Legislative reforms in recent years include the Respect at Work Act at the end of 2022, which introduced changes arising from the National Inquiry into Sexual Harassment in Australian Workplaces.

This puts more responsibility on business to not only respond effectively to cases of harassment or discrimination, but to take steps to prevent adverse conduct in the first place.

A workplace environment could be considered hostile if a reasonable person might view it as offensive, intimidating or humiliating, with examples including displaying obscene materials or sexual innuendo.

Unexpected events can also have ramifications, as shown by the covid lockdowns that started in early 2020. The pandemic led to disputes over vaccination requirements, while the shift in working practices has since been followed by issues around returning to offices and repercussions for people preferring to remain at home.

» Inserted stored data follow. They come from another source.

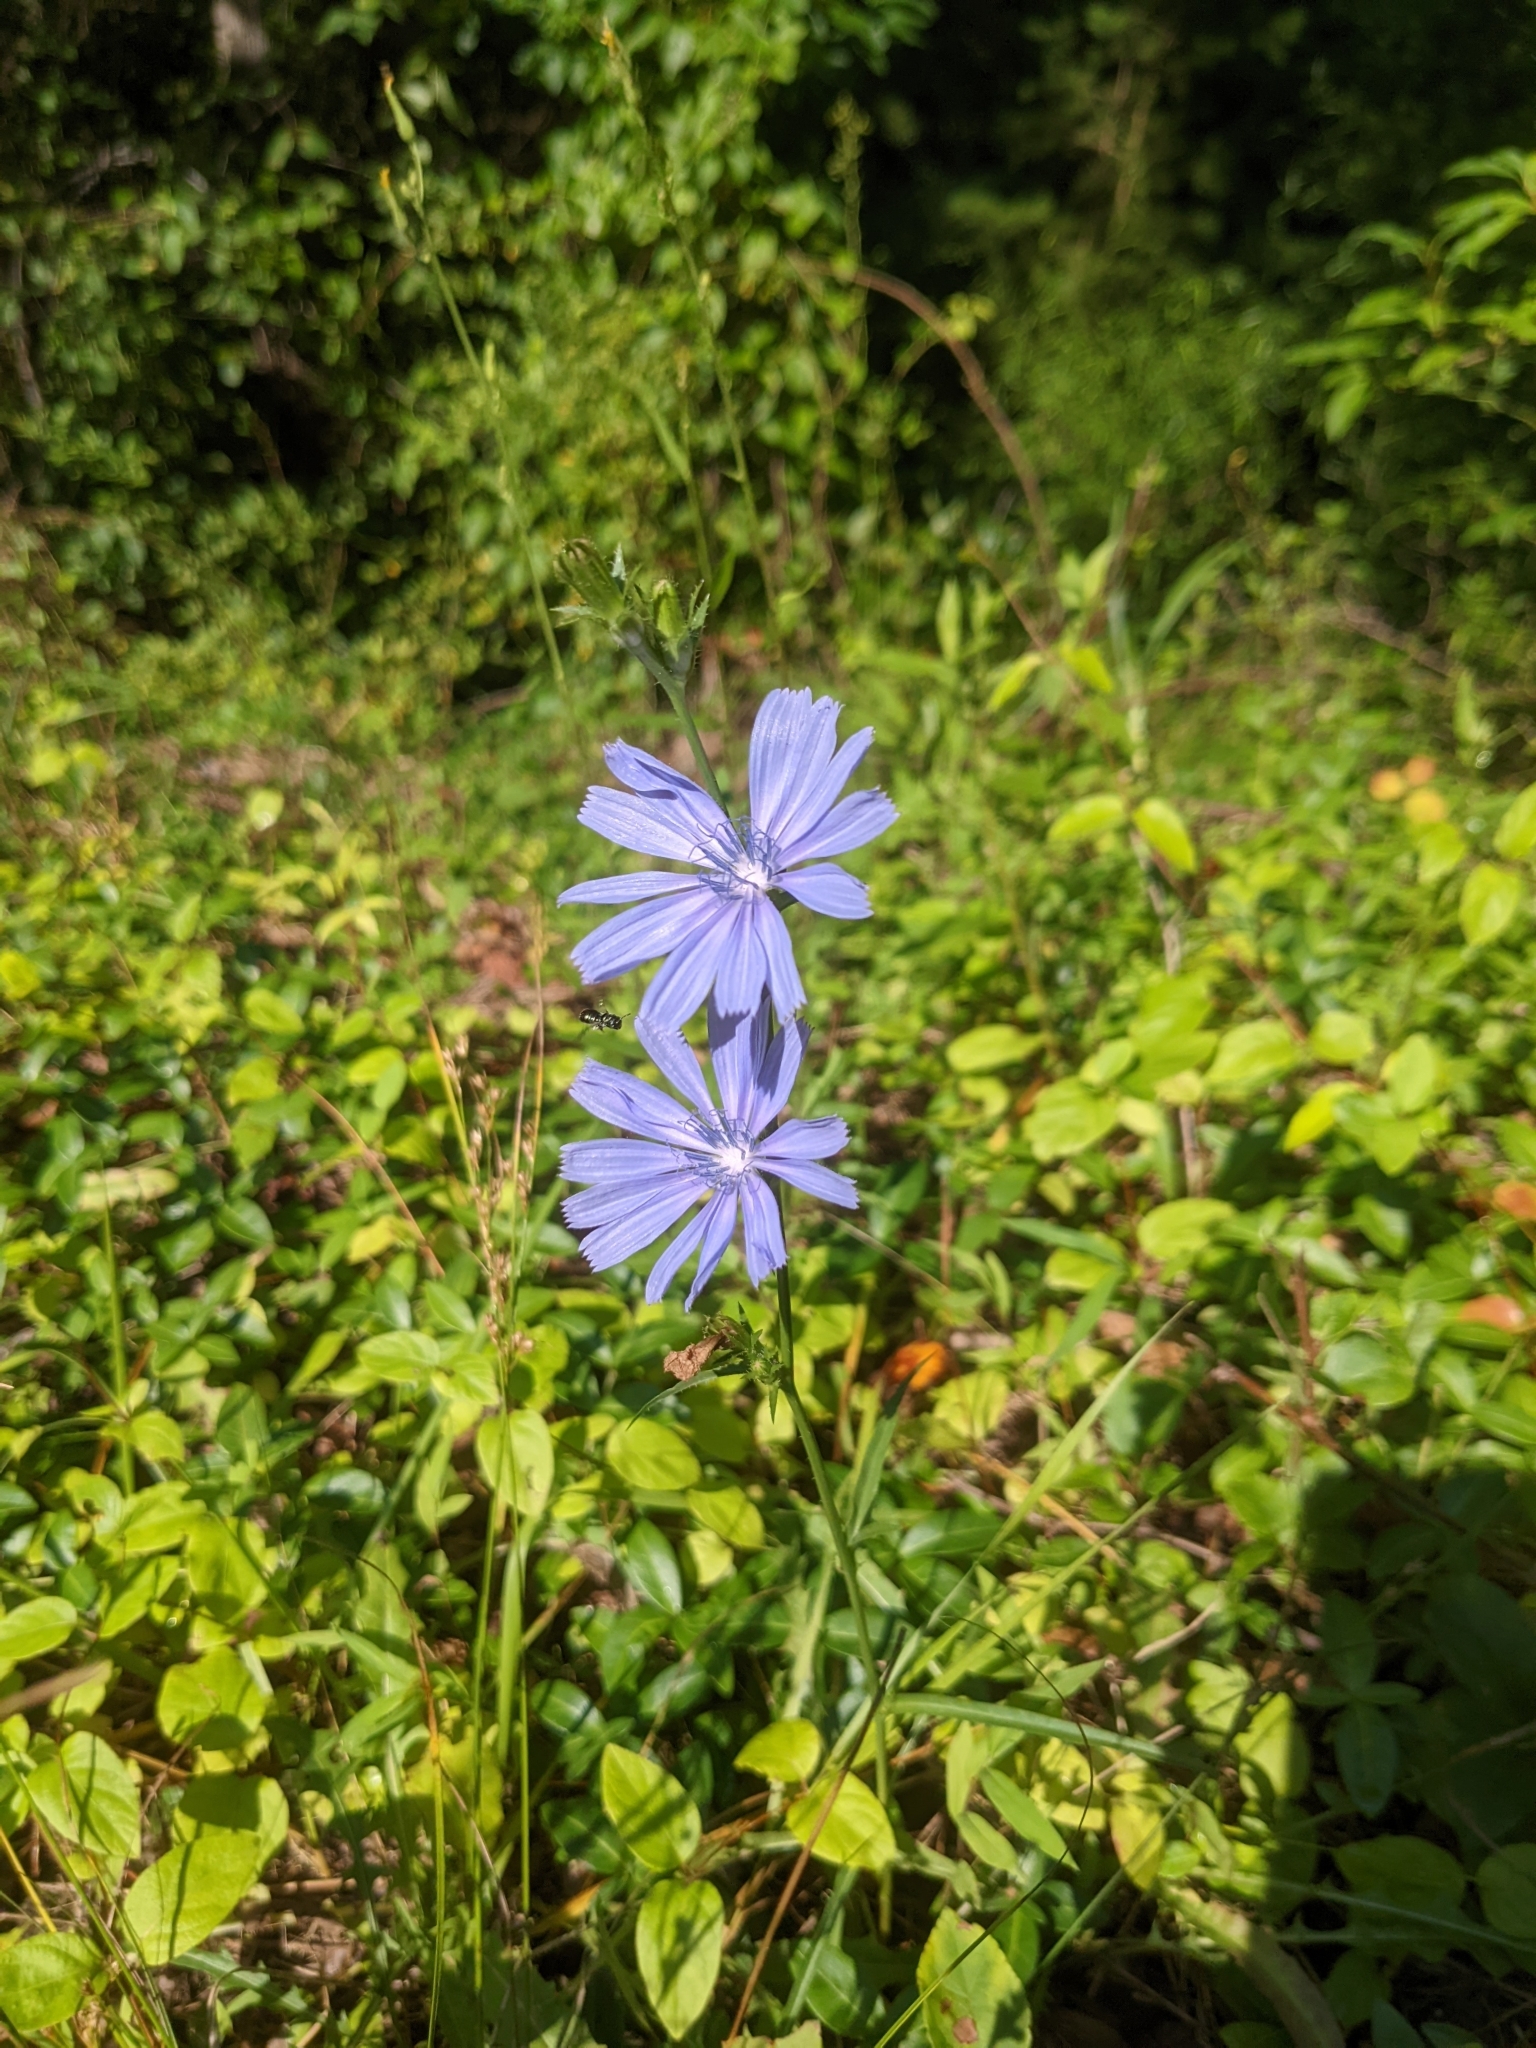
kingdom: Plantae
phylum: Tracheophyta
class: Magnoliopsida
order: Asterales
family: Asteraceae
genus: Cichorium
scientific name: Cichorium intybus
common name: Chicory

Technology and pandemic-driven changes have also increasingly blurred boundaries between work and home, leading to Federal Parliament this year passing “right to disconnect” legislation. The laws mean employees may refuse to monitor, read or respond to messages from an employer outside normal working hours, except in certain circumstances.

Diversity and inclusion considerations and laws around employee rights continue to evolve. Even when a business believes it has followed all rules by the book, disputes can arise, and they can be expensive. Talking to a broker about the appropriate cover has never been more important.